* **Problem description**
Please carry on the essay about the Unoriginal Genius exhibition, picking up right after its last sentence.

Unoriginal Genius: Exploring Visual Poetics in Honor of Marjorie Perloff
Ross Karlan, Director of Art Muse
Unoriginal Genius is an exhibition I curated currently on view at Laundromat Art Space in Miami, FL to celebrate National Poetry Month. The show is an exploration of visual poetry and poetics, inspired by Marjorie Perloff’s 2010 book of the same name—celebrating its 15th anniversary—and marking one year since her passing.
Perloff argues that the idea of originality fades with the onset of the digital age and hyper-information. Instead, poets turn to citation, recycling, and other “unoriginal” means of expression. She uses both historical and contemporary examples, grounding her analysis in the works of Walter Benjamin and the Brazilian concrete poets and moving through the conceptual poetry of Kenneth Goldsmith, for example. She posits that poetry in our current age blurs the line between pure creation and curation of information, a tension these artists explore through tackling the concept of originality and the crisis of our digital world.

* **Supplied records**
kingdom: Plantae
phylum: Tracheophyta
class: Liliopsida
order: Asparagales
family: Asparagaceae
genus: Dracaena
--
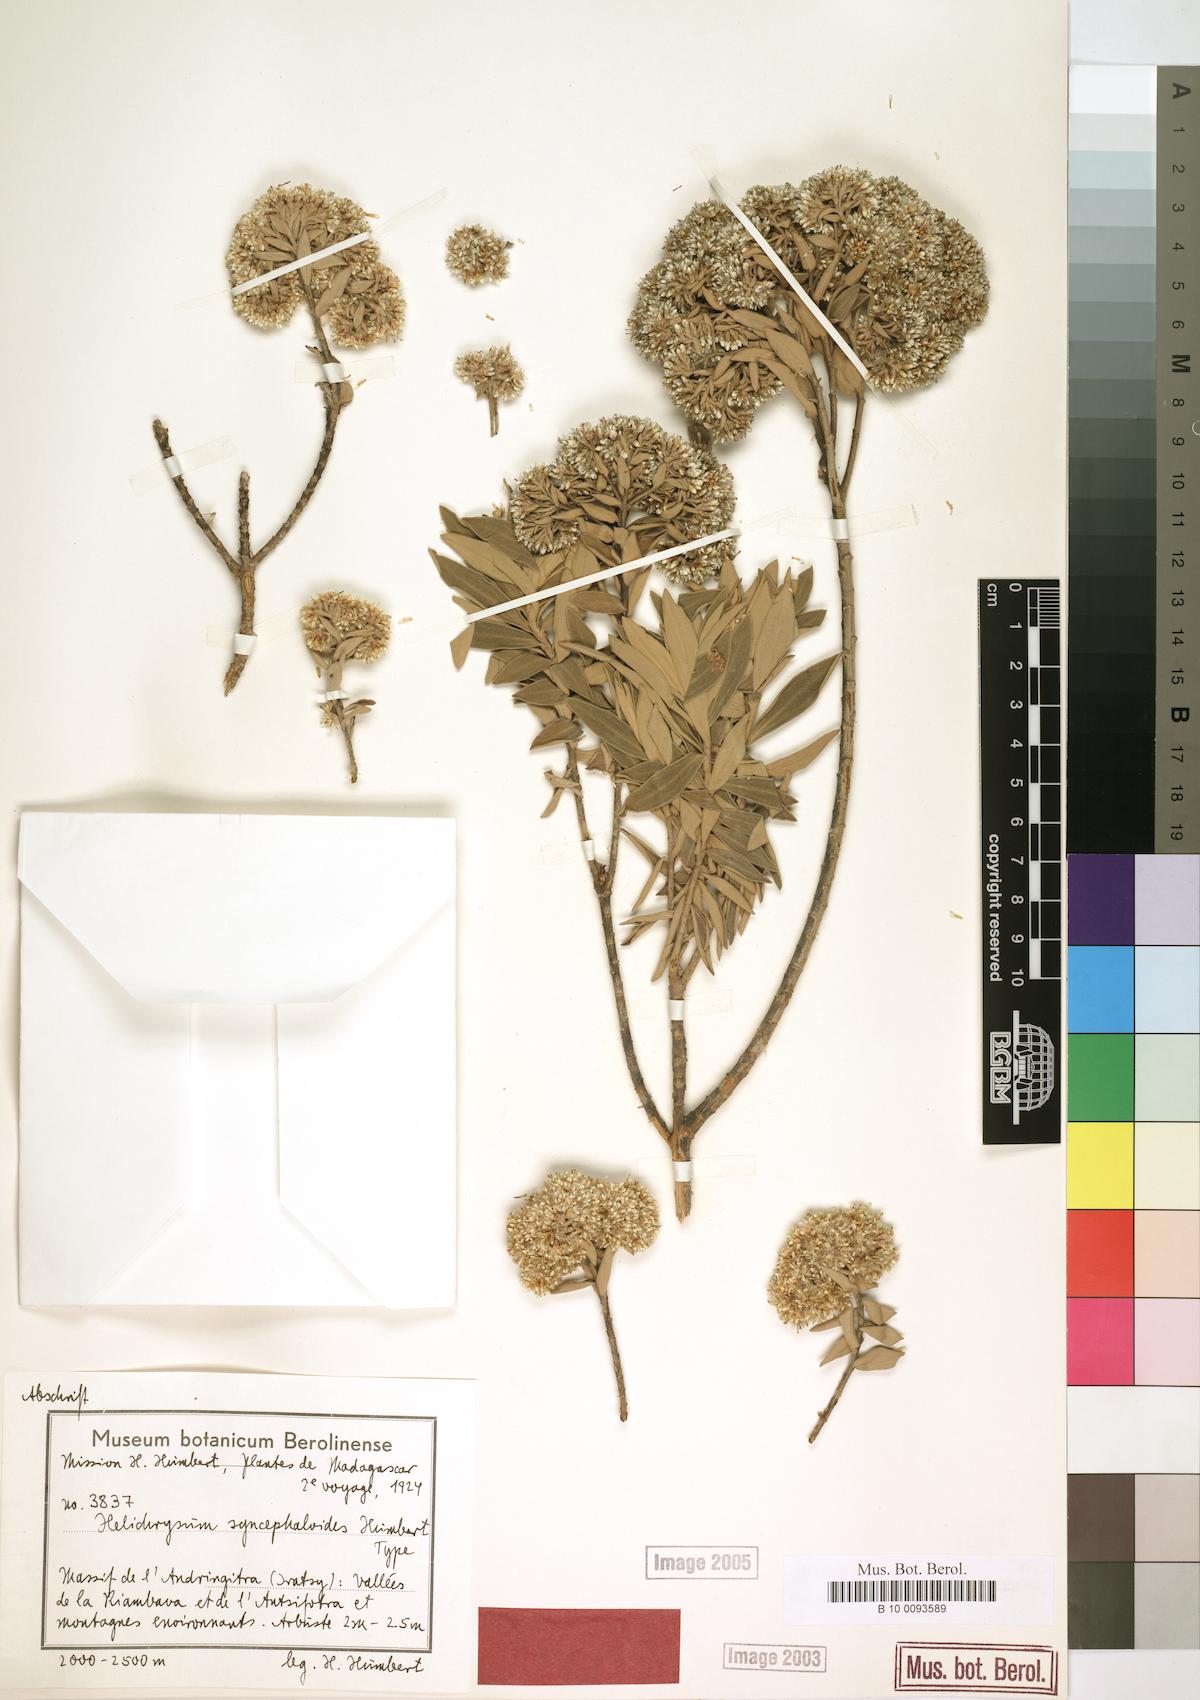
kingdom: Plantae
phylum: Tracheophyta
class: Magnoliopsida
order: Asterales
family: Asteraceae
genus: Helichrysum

* **Written reply**
For example, the work of Brazilian artist André Azevedo and Spanish-born Javier Martín echo the historical foundations set by the concrete poets of the mid-20th century. Azevedo’s series titled “Poemas Gráficos,” for example, plays with language and space as two words are repeatedly typed down the raw cotton page using a typewriter. These words are semantic opposites and transcend languages, at least between English, Portuguese, and Spanish, and the typewriter as the artist’s medium stands in stark contrast to the digital age in which he works.

The typewriter fundamentally changed poetry, allowing words to break out visually from the conventional column in print. In a 2011 conversation at the University of Pennsylvania, Perloff recalls Hugh Kenner's book "The Mechanical Muse" which explores poetry's relationship with this technical change. Notably, Ezra Pound was among the first to experiment with visual placement and ideograms in poetry. Azevedo’s use of the typewriter not only pushes the limits of concrete poetry but also honors the mechanical roots of 20th-century poetics.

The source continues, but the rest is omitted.